Read our client’s story about their new home built to stand up against hurricanes. With all the devastation that Hurricane Harvey, Hurricane Irma and Hurricane Maria have caused, we think the timing of sharing this article is perfect. While there is no way to build a completely hurricane-resistant home, there are some construction techniques, such as timber frame construction, that can give you more assurance that your home will have a better chance of surviving a major storm.
Ed and Lexy’s dream began with tragedy. It destroyed the home where they had raised their two daughters and spent thirteen years of marriage together when Hurricane Hugo hit the South Carolina coast in 1989. Vowing to rebuild, Ed researched construction methods that would survive a hurricane should another one sweep up the coast. They discovered the harsh truth: “Even with all the modern technology available, you can’t build a hurricane-proof house, ” says Ed. However, it is possible to minimize how much a hurricane can impact a house, and, Ken McDowell, who Ed describes as “the guiding light in the whole process,” stepped in as the project’s engineer to accomplish just that. According to Ken, there were only two ways to build a home with an open floor plan that could withstand a Category 4 or 5 storm, use steel or build a timber frame. “Steel just wouldn’t give us the look we wanted,” Ed says.

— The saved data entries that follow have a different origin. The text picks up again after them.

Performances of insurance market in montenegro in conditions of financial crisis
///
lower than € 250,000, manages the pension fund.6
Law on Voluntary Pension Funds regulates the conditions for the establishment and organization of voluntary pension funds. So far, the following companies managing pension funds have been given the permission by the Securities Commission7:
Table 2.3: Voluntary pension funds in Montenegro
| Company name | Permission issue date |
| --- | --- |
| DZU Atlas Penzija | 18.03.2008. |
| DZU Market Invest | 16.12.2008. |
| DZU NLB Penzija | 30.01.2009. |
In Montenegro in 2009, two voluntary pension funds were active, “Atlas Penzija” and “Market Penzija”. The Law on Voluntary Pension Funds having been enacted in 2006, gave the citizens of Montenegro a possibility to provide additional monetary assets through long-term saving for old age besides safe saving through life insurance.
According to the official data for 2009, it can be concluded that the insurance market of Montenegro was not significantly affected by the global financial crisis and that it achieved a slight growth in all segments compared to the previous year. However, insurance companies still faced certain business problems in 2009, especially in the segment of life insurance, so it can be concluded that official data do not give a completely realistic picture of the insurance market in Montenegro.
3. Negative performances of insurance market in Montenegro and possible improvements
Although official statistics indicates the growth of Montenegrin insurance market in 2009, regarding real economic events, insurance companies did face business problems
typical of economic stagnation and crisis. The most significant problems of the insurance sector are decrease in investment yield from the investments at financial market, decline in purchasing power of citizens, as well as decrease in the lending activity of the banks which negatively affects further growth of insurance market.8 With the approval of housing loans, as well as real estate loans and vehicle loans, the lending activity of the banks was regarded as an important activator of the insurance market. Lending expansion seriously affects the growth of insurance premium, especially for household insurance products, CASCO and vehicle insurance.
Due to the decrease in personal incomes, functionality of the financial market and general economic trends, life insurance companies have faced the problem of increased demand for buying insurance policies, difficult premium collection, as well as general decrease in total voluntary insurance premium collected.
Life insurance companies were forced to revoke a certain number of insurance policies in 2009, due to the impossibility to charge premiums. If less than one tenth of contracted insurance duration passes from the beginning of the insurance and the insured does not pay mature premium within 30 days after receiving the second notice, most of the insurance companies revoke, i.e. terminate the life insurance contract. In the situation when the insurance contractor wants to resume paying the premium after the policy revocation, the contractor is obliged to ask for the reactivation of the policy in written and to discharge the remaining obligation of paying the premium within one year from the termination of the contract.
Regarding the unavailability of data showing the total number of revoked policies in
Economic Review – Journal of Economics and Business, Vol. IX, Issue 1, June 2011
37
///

Dense Select Structural Douglas fir timbers were used for the frame because this grade adds 30% in bending stress, which allows the completed timber frame skeleton to resist the force of high winds. While traditional timber frame structures use wooden joinery and oak pegs to the fasten the frame, we used reinforced metal joinery to increase the storm resistance of the structure and hid it so it wouldn’t detract from the beauty of the wood.
We designed the timber frame with bay ties extending over the great room cathedral area straight through to the prow-style front. Timber posts were installed between the windows in the prow for support, and steel straps extend from the gable rafters to the first floor to protect against uplift and lateral sheer.
Ed is glad he conceded because the new staircase revealed the perfect spot to place the sound system and bar! Both music lovers, Lexy is an accomplished soprano singer and pianist who entertains their frequent guests on the baby grand piano in the loft. The 1×8 knotty pine T&G ceilings, cork flooring, and the open floor plan contribute to exceptional acoustics.
Energy-efficient, low maintenance building materials, including structural insulated panels (SIPS, Loewen Stormforce windows and doors, polypropylene fiberglass siding, white concrete roof shingle panels, and the Humidistat humidity control system ensure the home will stand up to the harsh coastal elements.
Ed planned almost every aspect of this gorgeous beach timber frame home with the vision of spending the rest of their lives there, but even he is overwhelmed at perfectly it turned out. Waking up to this view every day is more than just a day at the beach, it’s the fulfillment of a dream.